Records for this exercise Block Start
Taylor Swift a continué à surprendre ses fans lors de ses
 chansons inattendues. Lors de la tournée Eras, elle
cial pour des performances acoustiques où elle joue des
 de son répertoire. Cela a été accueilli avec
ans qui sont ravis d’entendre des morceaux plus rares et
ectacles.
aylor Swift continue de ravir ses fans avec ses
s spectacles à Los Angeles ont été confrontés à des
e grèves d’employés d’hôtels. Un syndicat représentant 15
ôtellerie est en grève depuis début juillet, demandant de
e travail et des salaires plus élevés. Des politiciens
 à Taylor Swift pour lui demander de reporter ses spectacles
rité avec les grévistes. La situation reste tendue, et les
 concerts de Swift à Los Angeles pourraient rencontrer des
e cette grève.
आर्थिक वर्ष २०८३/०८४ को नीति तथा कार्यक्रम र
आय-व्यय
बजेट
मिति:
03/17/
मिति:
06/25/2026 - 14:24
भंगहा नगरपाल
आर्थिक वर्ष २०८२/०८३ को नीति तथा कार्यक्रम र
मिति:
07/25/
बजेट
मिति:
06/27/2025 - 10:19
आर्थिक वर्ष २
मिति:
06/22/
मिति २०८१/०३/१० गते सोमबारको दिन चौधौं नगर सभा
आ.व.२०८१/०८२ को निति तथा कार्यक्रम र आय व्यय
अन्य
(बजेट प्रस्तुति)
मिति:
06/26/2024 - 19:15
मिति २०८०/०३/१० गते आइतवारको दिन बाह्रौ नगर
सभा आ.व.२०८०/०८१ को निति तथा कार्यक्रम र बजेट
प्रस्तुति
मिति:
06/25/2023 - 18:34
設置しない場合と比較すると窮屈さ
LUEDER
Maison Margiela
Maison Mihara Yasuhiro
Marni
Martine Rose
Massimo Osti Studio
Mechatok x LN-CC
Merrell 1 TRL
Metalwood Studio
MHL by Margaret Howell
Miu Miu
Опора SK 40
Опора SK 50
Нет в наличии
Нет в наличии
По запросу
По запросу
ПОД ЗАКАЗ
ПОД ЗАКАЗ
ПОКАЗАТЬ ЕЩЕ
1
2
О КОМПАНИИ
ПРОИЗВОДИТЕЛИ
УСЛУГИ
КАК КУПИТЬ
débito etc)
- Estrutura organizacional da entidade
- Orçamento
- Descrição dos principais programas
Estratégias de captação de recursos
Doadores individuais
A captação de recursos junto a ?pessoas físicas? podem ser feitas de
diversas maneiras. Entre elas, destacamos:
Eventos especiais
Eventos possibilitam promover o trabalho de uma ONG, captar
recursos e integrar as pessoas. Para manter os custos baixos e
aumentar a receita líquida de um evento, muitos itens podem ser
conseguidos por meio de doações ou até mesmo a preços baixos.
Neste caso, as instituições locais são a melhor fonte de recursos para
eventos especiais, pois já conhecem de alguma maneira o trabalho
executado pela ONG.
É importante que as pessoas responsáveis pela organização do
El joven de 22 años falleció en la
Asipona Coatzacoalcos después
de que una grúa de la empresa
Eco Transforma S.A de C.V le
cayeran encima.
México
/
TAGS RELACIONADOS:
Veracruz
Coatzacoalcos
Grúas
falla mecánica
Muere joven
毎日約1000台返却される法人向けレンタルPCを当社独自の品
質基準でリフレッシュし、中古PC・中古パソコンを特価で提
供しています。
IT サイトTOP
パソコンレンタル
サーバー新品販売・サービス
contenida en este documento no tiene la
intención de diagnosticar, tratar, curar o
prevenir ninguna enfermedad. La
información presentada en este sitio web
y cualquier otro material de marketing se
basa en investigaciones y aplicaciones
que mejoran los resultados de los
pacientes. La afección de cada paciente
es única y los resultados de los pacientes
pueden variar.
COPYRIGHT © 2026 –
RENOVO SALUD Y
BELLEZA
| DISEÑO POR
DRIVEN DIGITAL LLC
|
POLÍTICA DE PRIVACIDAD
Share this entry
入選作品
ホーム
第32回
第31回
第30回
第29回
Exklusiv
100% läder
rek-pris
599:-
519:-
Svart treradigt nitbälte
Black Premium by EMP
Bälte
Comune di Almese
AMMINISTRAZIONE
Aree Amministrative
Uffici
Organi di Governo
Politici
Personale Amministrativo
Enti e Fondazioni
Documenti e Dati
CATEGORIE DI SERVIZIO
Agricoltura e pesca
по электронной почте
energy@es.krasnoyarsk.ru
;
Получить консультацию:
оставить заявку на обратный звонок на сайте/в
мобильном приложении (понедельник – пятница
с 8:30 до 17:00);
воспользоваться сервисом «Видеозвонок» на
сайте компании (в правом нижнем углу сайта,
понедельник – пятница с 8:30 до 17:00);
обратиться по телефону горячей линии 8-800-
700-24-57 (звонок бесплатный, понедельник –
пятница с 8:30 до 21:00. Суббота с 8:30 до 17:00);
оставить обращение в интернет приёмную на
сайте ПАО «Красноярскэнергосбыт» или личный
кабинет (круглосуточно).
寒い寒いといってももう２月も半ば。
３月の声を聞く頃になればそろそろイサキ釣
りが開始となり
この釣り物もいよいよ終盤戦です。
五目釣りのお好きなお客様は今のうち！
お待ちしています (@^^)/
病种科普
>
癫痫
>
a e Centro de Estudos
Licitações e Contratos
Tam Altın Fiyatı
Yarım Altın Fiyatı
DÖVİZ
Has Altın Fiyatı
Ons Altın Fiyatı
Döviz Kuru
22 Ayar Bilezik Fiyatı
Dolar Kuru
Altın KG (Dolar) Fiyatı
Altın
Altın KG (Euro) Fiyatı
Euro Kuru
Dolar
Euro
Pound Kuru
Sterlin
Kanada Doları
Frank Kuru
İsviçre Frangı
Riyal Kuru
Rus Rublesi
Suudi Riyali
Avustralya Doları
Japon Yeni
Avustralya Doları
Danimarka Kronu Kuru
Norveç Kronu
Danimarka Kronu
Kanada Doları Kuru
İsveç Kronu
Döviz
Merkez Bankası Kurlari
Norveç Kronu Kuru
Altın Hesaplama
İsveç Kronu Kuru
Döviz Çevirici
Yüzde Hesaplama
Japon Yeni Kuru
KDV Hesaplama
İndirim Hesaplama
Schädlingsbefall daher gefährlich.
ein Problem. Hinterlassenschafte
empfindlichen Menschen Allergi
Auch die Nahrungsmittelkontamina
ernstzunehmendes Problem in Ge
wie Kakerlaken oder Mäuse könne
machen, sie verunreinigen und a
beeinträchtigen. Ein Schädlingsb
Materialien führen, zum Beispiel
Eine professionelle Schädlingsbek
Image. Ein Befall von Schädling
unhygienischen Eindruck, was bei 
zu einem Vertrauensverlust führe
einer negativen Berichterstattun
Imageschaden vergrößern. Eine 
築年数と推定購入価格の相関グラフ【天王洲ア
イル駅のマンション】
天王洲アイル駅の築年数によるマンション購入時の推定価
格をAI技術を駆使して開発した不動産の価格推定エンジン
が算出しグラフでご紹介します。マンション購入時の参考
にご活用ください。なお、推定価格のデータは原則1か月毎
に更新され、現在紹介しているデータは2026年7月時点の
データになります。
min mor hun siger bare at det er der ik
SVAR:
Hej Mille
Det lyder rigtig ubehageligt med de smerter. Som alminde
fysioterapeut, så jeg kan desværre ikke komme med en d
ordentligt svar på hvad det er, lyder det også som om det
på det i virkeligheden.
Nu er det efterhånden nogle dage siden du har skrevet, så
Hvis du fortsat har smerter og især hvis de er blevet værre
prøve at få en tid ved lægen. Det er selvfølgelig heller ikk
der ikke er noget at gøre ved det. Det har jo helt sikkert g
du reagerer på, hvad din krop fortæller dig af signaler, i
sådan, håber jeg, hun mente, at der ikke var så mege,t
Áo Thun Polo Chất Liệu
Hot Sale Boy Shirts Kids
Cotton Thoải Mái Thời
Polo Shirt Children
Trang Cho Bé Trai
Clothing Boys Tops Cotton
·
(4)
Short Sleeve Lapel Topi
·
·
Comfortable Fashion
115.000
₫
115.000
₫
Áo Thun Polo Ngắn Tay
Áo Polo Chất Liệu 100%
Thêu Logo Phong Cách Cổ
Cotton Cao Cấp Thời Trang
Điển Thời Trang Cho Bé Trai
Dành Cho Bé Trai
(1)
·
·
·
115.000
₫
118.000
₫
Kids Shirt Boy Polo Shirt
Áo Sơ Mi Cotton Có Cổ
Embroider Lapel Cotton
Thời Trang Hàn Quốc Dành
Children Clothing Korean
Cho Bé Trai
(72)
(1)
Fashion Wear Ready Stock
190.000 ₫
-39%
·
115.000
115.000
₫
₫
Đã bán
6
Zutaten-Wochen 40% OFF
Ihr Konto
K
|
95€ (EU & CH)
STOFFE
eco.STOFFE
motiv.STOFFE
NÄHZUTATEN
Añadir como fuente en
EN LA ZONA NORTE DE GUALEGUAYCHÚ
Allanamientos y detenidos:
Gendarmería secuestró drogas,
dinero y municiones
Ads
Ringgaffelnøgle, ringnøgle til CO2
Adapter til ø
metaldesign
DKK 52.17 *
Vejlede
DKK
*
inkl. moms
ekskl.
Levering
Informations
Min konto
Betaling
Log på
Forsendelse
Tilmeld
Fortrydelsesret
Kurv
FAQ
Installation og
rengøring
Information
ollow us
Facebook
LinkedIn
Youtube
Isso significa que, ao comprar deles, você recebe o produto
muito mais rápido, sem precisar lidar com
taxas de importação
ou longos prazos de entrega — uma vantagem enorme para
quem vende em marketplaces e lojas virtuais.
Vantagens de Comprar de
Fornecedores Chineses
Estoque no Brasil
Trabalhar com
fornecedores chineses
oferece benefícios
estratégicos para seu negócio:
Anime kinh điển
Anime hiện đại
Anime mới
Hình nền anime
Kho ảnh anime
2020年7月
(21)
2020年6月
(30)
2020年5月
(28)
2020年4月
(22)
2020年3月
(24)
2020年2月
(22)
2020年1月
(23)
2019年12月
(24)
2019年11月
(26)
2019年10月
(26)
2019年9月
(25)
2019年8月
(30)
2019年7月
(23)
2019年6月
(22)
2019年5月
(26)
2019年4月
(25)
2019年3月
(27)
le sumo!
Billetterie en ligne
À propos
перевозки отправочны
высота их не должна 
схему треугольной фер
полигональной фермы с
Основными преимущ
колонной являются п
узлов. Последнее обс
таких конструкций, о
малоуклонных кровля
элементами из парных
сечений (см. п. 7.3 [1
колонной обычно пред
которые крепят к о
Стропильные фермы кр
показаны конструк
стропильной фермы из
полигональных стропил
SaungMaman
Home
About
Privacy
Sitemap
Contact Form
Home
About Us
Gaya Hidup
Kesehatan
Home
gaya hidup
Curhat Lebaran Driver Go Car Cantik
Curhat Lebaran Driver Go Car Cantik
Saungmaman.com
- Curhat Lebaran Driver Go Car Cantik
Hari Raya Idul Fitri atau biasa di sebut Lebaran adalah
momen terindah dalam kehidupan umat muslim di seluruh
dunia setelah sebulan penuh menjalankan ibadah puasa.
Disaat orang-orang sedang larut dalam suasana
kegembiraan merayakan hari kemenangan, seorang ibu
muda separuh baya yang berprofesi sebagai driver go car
Records for this exercise Block End
Report every line in the data that holds "fans", copying each one.

### Written reply
Taylor Swift a continué à surprendre ses fans lors de ses
aylor Swift continue de ravir ses fans avec ses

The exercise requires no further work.